**Directions**
Copy out word for word everything from the line containing "What is the" down to the last of the lines below, leaving the pictures out of your answer.

**Data section**
# # #
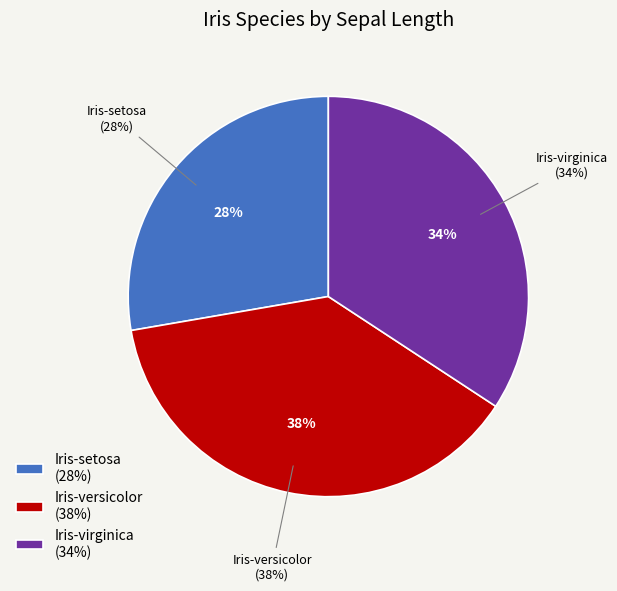

To the nearest percent, what percentage of the pie is Iris-virginica?

34%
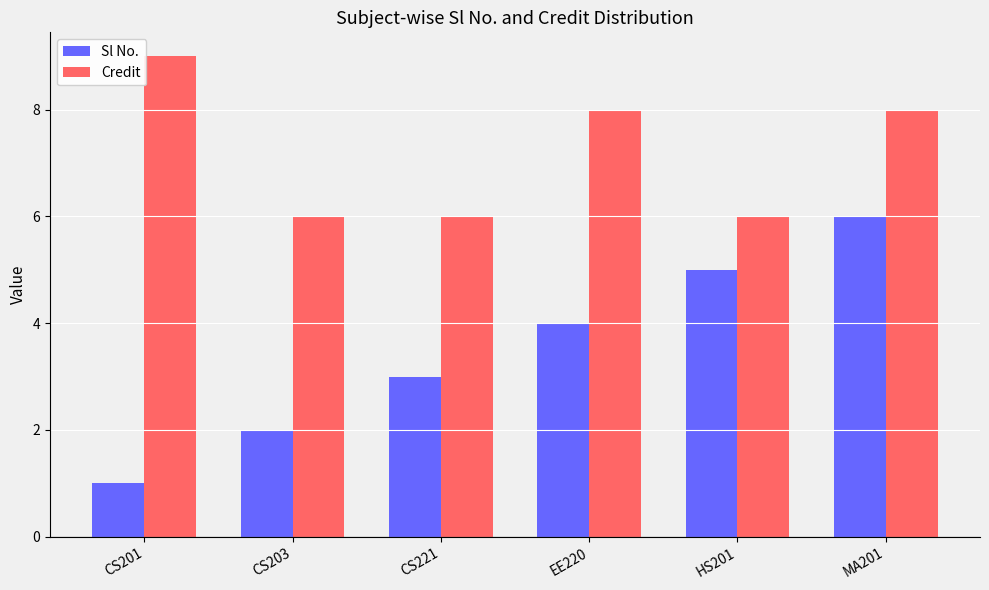

What is the difference between the maximum and second lowest values in the Credit series?

3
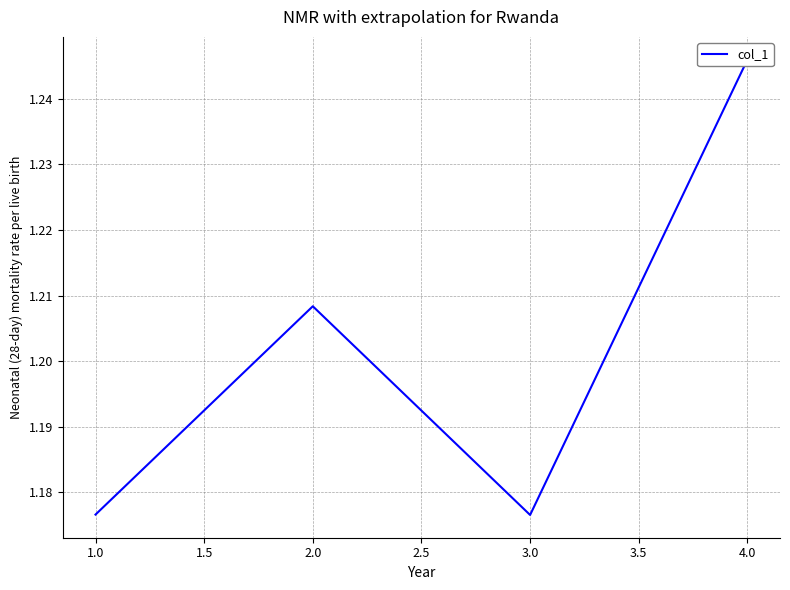

How many data points does each series have?

4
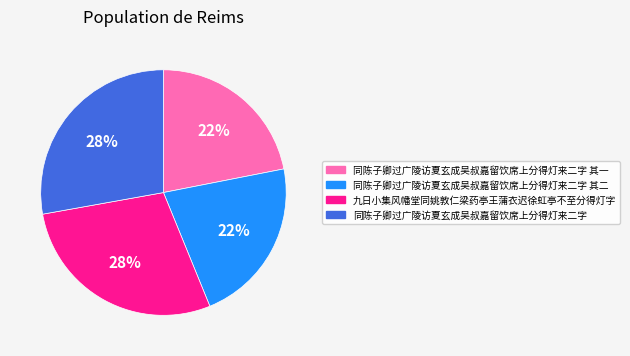

Count the number of slices in the pie.

4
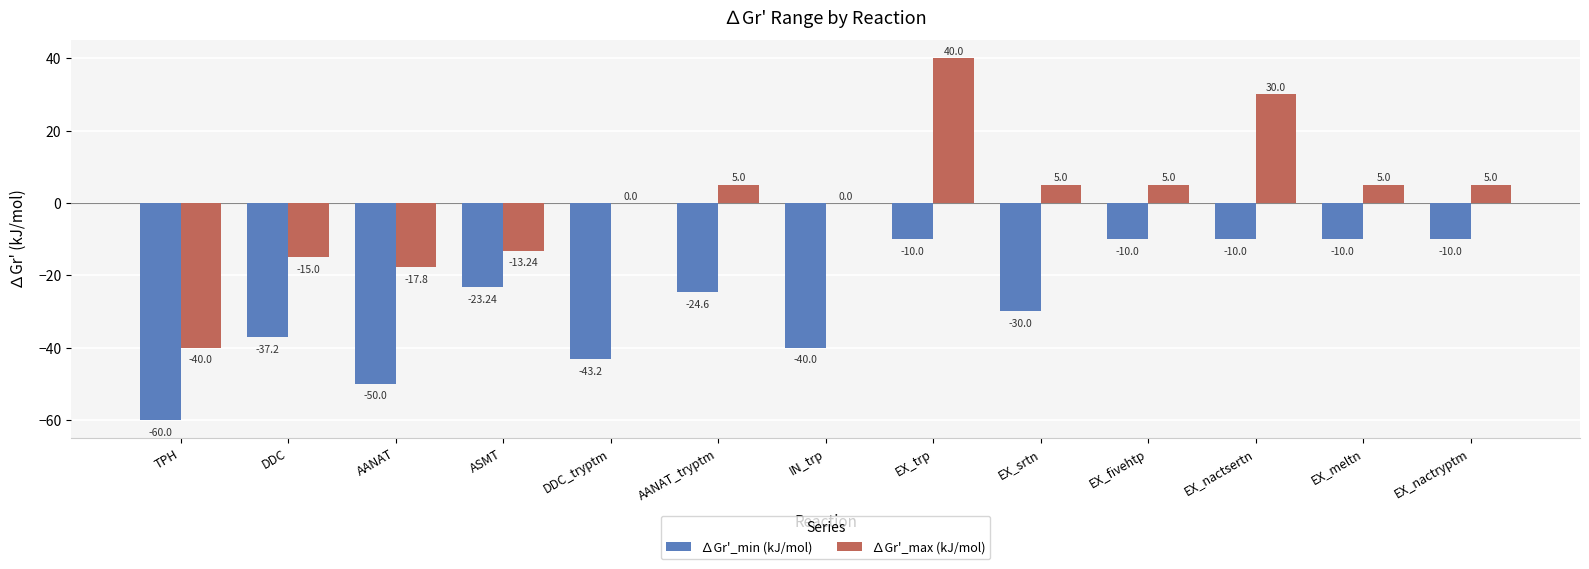

Is the value of ∆Gr'_min (kJ/mol) at IN_trp greater than the value of ∆Gr'_max (kJ/mol) at EX_meltn?

No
# # #
**Exercise answer**
What is the difference between the maximum and second lowest values in the Credit series?

3

How many data points does each series have?

4

Count the number of slices in the pie.

4

Is the value of ∆Gr'_min (kJ/mol) at IN_trp greater than the value of ∆Gr'_max (kJ/mol) at EX_meltn?

No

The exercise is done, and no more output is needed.